Apple plans to make the iPhone SE using low-carbon and carbon-free aluminum produced from an innovate new smelting process its $4.7 billion Green Bonds investment helped create.

Apple's Green Bond projects have so far seen the company invest $4.7 billion in research projects since its launch in 2019. Now that work has resulted in new smelting technology which will Apple says will produce aluminum without creating any direct carbon emissions.

"Apple is committed to leaving the planet better than we found it, and our Green Bonds are a key tool to drive our environmental efforts forward," said Lisa Jackson, Apple's vice president of Environment, Policy, and Social Initiatives, in a statement.

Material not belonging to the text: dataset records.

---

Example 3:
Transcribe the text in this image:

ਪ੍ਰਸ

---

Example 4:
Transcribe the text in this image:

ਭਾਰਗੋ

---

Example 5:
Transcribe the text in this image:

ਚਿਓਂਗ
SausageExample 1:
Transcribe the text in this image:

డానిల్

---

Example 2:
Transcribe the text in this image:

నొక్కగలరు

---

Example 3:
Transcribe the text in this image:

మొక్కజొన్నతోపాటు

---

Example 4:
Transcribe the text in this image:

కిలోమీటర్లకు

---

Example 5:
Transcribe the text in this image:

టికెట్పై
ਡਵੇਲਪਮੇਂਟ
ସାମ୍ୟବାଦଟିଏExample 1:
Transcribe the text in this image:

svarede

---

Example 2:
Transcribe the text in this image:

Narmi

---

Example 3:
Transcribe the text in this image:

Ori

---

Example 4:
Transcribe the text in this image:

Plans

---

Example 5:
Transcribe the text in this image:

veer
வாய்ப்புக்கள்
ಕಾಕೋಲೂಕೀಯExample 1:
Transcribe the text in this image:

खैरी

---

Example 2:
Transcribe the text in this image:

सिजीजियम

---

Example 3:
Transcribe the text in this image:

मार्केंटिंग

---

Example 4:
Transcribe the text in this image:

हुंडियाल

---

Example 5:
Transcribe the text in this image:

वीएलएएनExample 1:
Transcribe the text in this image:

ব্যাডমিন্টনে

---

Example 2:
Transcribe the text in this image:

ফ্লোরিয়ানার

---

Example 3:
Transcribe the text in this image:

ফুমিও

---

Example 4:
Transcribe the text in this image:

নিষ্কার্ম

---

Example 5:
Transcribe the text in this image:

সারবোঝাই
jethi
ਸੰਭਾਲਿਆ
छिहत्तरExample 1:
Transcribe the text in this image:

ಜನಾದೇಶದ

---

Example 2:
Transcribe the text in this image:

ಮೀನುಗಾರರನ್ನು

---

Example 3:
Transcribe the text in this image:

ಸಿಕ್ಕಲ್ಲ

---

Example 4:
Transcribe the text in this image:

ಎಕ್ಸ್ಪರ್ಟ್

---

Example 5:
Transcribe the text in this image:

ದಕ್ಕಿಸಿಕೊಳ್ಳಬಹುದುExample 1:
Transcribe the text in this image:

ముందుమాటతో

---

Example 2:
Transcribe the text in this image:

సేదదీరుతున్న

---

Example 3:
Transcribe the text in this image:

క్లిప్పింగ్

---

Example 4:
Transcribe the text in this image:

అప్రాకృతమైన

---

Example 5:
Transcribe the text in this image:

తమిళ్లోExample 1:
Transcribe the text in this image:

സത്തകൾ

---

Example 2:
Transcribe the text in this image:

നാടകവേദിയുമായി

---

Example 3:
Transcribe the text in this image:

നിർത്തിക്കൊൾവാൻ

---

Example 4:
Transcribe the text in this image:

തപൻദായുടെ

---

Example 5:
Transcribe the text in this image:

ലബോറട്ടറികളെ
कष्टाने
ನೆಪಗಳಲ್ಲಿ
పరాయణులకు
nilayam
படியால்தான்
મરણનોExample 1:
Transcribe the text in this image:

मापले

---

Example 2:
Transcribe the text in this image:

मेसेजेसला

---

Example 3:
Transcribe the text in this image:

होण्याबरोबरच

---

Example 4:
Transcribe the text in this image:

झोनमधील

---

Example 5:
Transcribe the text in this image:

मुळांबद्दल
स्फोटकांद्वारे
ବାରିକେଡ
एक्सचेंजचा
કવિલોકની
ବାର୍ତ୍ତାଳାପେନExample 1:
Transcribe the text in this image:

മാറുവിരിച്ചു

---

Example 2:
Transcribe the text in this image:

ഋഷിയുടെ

"Our investments are advancing the breakthrough technologies needed to reduce the carbon footprint of the materials we use," she continued, "even as we move to using only recyclable and renewable materials across our products to conserve the earth's finite resources."

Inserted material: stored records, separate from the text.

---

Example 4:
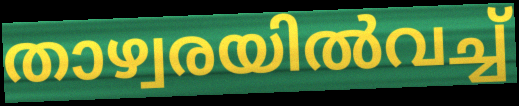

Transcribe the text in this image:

താഴ്വരയിൽവച്ച്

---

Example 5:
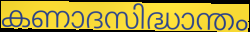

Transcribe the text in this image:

കണാദസിദ്ധാന്തംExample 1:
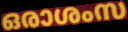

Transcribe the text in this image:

ഒരാശംസ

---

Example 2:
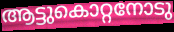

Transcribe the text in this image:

ആട്ടുകൊറ്റനോടു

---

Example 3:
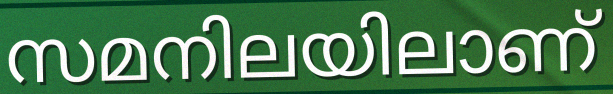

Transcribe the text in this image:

സമനിലയിലാണ്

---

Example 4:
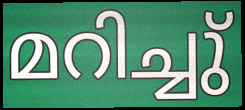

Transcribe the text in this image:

മറിച്ചു്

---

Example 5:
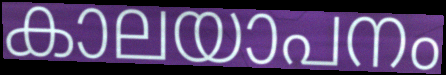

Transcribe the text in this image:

കാലയാപനം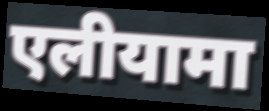
एलीयामा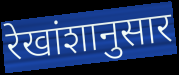
रेखांशानुसारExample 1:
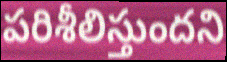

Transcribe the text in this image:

పరిశీలిస్తుందని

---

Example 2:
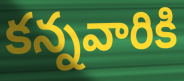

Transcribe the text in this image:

కన్నవారికి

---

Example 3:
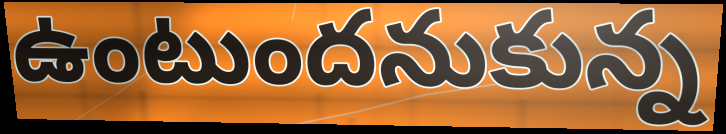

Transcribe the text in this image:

ఉంటుందనుకున్న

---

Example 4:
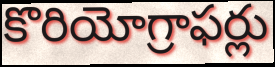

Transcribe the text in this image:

కొరియోగ్రాఫర్లు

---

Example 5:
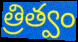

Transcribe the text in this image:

త్రిత్వంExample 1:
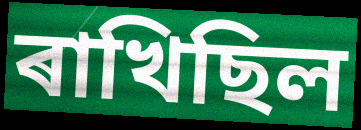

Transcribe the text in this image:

ৰাখিছিল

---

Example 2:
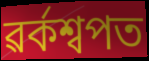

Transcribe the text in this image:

ৱৰ্কশ্বপত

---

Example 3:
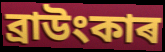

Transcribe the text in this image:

ব্ৰাউংকাৰ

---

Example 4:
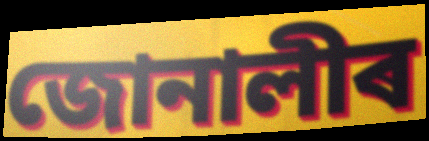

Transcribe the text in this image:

জোনালীৰ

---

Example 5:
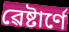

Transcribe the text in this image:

ৱেষ্টাৰ্ণেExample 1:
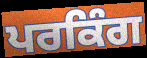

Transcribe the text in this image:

ਪਰਕਿੰਗ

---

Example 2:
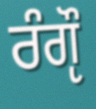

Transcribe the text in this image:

ਰੰਗੵੌ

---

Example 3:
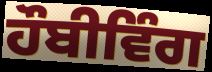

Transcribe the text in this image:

ਹੌਬੀਵਿੰਗ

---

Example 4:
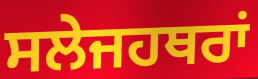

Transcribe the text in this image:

ਸਲੇਜਹਥਰਾਂ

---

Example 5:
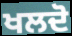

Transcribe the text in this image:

ਖਲਦੋ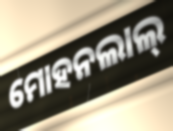
ମୋହନଲାଲ୍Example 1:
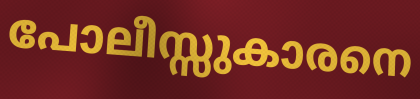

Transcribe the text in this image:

പോലീസ്സുകാരനെ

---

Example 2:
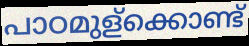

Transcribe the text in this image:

പാഠമുള്ക്കൊണ്ട്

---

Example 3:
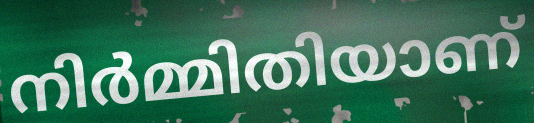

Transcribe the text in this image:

നിർമ്മിതിയാണ്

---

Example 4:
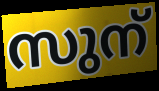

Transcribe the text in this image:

സുന്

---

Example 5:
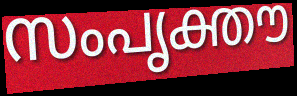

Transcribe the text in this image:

സംപൃക്തൗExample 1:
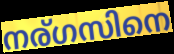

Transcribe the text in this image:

നര്ഗസിനെ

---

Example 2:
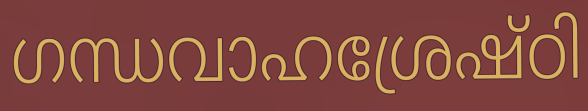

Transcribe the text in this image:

ഗന്ധവാഹശ്രേഷ്ഠി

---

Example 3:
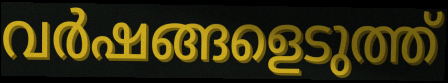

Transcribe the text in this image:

വർഷങ്ങളെടുത്ത്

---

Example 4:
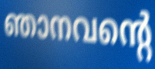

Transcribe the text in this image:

ഞാനവന്റെ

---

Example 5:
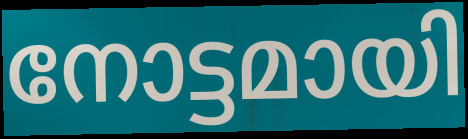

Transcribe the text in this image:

നോട്ടമായി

Apple is buying aluminium from Elysis, a company it describes as being "behind the world's first direct carbon-free aluminum smelting process." In what it said to be the "first commercial-purity primary aluminum [made[ at industrial scale," the process produces oxygen instead of greenhouse gases."

The research into the process was helped by Apple's original investment partnership with Alcoa, Rio Tinto, and the governments of Canada and Quebec in 2018. Results from that were used in the production of the 16-inch MacBook Pro.

As an extension of that original work, Elysis has produced the new aluminum at its Industrial Research and Development Center in Quebec, using hydropower.

"This is the first time aluminum has been produced at this commercial purity, without any greenhouse gas emission and at industrial scale," said Vincent Christ, Elysis CEO. "The sale to Apple confirms the market's interest in aluminum produced using our breakthrough ELYSIS carbon-free smelting technology."

"Today's announcement proves that Elysis, a joint venture between Alcoa and Rio Tinto, was able to turn an idea into reality," he continued. "We are excited to be working alongside Apple on this advancement, which has the potential to make lasting changes in how aluminum is produced."

Low-carbon aluminum produced by the new process. Source: Apple

Apple says that this new process builds on the progress the company has made toward reducing the carbon impact of its product manufacturing.

And its Green Bonds - "among the largest in the private sector" - are continuing to be used to develop renewable energy sources. This includes Apple's data center in Viborg, Denmark, which is powered by the "world's largest onshore wind turbines."